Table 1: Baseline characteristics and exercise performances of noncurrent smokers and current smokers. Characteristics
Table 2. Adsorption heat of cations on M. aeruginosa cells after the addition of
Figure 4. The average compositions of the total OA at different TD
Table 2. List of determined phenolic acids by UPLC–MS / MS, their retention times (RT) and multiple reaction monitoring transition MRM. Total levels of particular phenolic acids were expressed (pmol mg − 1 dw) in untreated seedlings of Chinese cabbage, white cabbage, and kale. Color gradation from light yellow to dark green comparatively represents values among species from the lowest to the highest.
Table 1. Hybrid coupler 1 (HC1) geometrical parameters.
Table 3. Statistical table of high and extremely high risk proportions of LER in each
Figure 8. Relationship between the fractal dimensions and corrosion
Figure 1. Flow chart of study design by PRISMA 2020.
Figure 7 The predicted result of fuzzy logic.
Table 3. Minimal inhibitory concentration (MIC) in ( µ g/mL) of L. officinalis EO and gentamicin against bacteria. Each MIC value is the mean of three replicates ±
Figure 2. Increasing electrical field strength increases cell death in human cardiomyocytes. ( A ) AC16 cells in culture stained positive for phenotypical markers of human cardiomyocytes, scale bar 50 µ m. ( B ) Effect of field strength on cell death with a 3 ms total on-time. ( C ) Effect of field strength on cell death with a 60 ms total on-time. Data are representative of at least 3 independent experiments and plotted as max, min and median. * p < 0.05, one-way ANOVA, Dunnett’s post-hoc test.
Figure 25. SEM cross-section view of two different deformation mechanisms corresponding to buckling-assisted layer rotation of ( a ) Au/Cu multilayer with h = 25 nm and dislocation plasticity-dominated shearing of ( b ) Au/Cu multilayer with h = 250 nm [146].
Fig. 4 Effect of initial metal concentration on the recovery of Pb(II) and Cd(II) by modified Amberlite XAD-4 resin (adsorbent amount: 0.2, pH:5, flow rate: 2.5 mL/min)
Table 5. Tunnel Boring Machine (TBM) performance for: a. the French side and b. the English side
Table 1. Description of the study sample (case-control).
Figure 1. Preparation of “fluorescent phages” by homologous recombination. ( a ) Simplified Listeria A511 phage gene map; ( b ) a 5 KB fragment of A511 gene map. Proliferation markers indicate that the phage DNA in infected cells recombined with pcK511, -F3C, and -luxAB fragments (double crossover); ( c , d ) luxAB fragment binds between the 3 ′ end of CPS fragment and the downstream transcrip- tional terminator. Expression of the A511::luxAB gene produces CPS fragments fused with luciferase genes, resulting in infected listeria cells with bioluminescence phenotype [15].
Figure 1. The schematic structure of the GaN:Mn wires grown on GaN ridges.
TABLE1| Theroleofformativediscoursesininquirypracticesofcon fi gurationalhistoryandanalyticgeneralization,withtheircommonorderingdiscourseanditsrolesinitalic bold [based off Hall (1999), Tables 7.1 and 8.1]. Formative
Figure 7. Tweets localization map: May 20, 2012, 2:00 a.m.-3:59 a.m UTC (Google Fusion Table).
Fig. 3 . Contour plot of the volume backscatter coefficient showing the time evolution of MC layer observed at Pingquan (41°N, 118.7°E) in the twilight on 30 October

____________________

Transcribe, please, every line from the first line of the listing above through the line with "Table 1. Description". Keep both ends and nothing else.

Table 1: Baseline characteristics and exercise performances of noncurrent smokers and current smokers. Characteristics
Table 2. Adsorption heat of cations on M. aeruginosa cells after the addition of
Figure 4. The average compositions of the total OA at different TD
Table 2. List of determined phenolic acids by UPLC–MS / MS, their retention times (RT) and multiple reaction monitoring transition MRM. Total levels of particular phenolic acids were expressed (pmol mg − 1 dw) in untreated seedlings of Chinese cabbage, white cabbage, and kale. Color gradation from light yellow to dark green comparatively represents values among species from the lowest to the highest.
Table 1. Hybrid coupler 1 (HC1) geometrical parameters.
Table 3. Statistical table of high and extremely high risk proportions of LER in each
Figure 8. Relationship between the fractal dimensions and corrosion
Figure 1. Flow chart of study design by PRISMA 2020.
Figure 7 The predicted result of fuzzy logic.
Table 3. Minimal inhibitory concentration (MIC) in ( µ g/mL) of L. officinalis EO and gentamicin against bacteria. Each MIC value is the mean of three replicates ±
Figure 2. Increasing electrical field strength increases cell death in human cardiomyocytes. ( A ) AC16 cells in culture stained positive for phenotypical markers of human cardiomyocytes, scale bar 50 µ m. ( B ) Effect of field strength on cell death with a 3 ms total on-time. ( C ) Effect of field strength on cell death with a 60 ms total on-time. Data are representative of at least 3 independent experiments and plotted as max, min and median. * p < 0.05, one-way ANOVA, Dunnett’s post-hoc test.
Figure 25. SEM cross-section view of two different deformation mechanisms corresponding to buckling-assisted layer rotation of ( a ) Au/Cu multilayer with h = 25 nm and dislocation plasticity-dominated shearing of ( b ) Au/Cu multilayer with h = 250 nm [146].
Fig. 4 Effect of initial metal concentration on the recovery of Pb(II) and Cd(II) by modified Amberlite XAD-4 resin (adsorbent amount: 0.2, pH:5, flow rate: 2.5 mL/min)
Table 5. Tunnel Boring Machine (TBM) performance for: a. the French side and b. the English side
Table 1. Description of the study sample (case-control).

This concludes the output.